A efectos terapéuticos, el género textual sobre el que más interés ha habido es la narración. En la medida en que la enfermedad revela un bloqueo interior, el filósofo alemán Walter Benjamin se pregunta “si toda enfermedad no sería curable con tal de que se dejara llevar por la corriente de la narración lo bastante lejos… hasta la desembocadura”.
Los románticos llegaron a la conclusión de que los seres humanos no podemos vivir en un mundo totalmente “desencantado”, mudo en cuanto al sentido de la naturaleza y de los hechos, en un clima completamente inmanente, sin lugar para las “narrativas” que ofrecen consuelo, como la religión, los ritos, la conexión con el todo, con el cosmos.
En este sentido, el también filósofo alemán Martin Heidegger intuía que la naturaleza y las potencialidades del lenguaje, en concreto de la poesía, abonan el poder que tiene ésta de reconectar con el todo, con lo sobrehumano, con el cosmos. En línea con lo que creía la generación romántica de finales del XVIII, se trataría de dar “voz a los anhelos perennes del corazón del hombre”.
Y apelaban a la poesía, a las emociones que provocaba, porque la sola razón es incapaz de acceder a la totalidad de la persona, abarcarla y comprenderla.
El poeta italiano Giacomo Leopardi creía que la razón tiende a ocupar el alma entera. Apoyada en cualquier principio, lo lleva hasta sus últimas consecuencias, incluso cuando contradice a la naturaleza: “La razón es a menudo una fuente de barbarie, y en exceso, siempre lo es”. La razón destruye las ilusiones. Sin estas, los seres humanos no podemos vivir, y esto nos conduce a su contrario, la barbarie. Para Leopardi, la razón debe arrojar luz, pero no provocar un incendio.
El poeta alemán Novalis ya había advertido que “la poesía sana las heridas que la razón inflige”. Muchos poetas contemporáneos han manifestado también idéntico parecer acerca de la función integradora de las diferentes facetas del ser humano que encierra la poesía. Así lo expresa Paul Claudel en su Carta a Alexandre Cingria:
“La poesía siente que a ella le toca volver a juntar, (…) volver a encontrar al hombre todo entero en la unidad integral e indisoluble de su doble naturaleza”.

* _Tareas pendientes_:
1 - Según el texto sobre poesía y razón, ¿qué advirtió Novalis que hace la poesía?
2 - Prolonga el texto sobre poesía y razón a partir de su última frase.
El listado no guarda relación con el texto sobre poesía y razón.

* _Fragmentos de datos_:
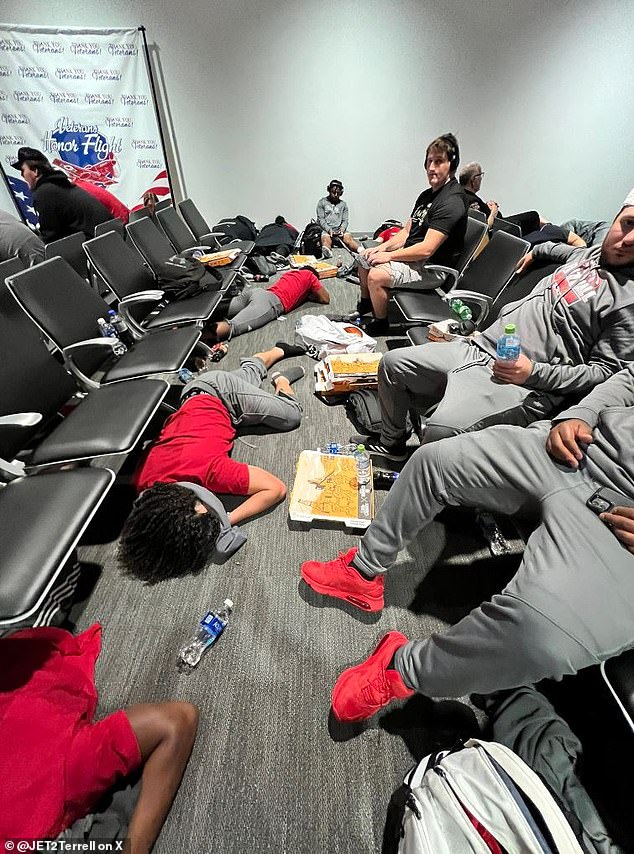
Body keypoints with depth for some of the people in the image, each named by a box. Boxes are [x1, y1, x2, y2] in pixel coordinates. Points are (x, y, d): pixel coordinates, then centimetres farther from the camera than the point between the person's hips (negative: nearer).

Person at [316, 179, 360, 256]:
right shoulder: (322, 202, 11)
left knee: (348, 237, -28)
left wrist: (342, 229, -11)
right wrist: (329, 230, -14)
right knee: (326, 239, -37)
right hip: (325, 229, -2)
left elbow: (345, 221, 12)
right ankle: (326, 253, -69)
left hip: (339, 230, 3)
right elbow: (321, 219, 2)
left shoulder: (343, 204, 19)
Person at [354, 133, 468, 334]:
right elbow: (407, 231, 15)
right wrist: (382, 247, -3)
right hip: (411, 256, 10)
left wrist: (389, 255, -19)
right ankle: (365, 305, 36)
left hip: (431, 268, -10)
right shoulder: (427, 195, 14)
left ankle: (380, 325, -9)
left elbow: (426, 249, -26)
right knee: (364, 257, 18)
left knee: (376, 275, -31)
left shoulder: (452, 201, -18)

* _Resultados_:
1 - Que la poesía sana las heridas que la razón inflige.

2 -
Y también Jaime Gil de Biedma:
“La poesía consiste en integrar hechos y objetos de un lado y significaciones por otro, e integrarlos en una identidad que es a la vez el hecho, el objeto y la significación”.
Igualmente, los teóricos de la expresión poética han manifestado su coincidencia acerca de la capacidad reconciliadora de la poesía:
“Lo poético de una poesía consiste en un modo coherente de sentimiento y en un modo valioso de intuición. […] La intuición consiste en una visión penetrante de la realidad, el hallazgo de un sentido de las cosas más hondo que el práctico que les da nuestro intelecto”.
Las investigaciones realizadas acerca de la lectura como psicoterapia son relativamente escasas y resultan más bien genéricas. Además, la colaboración interdisciplinar entre literatura y psicoterapia es relativamente reciente. En cambio, merece la pena echar la vista atrás, y leer y releer esas obras cumbre del lenguaje humano, para captar su virtud sanadora del alma, virtud que, sin haber sido probada científicamente, ha sido experimentada por muchos a lo largo de la historia, debido a sus efectos físicos, psicológicos o emocionales.
Valga recordar que lo que llamamos poético no es exclusivo del género literario conocido como poesía. La intuición poética se encuentra en novelas, ensayos, en obras filosóficas o de historia. Para Percy B. Shelley, por ejemplo, “Platón fue esencialmente poeta”, y “los grandes historiadores, Heródoto, Plutarco, Livio” también fueron poetas.
El poeta, así lo han entendido muchos creadores, es un gran terapeuta, porque todos estamos heridos y es él quien acierta a señalar dónde está la herida, algo indispensable para poner remedio. Y a diferencia de los medicamentos, la poesía no tiene fecha de caducidad. Como ha escrito Adam Zagajewski, “la poesía –naturalmente, sólo la grande, la excelente– es una de las artes que menos amarillean”.
¿Tan improductivo es el improductivo placer de leer poesía, que diría la premio Nobel polaca Wisława Szymborska?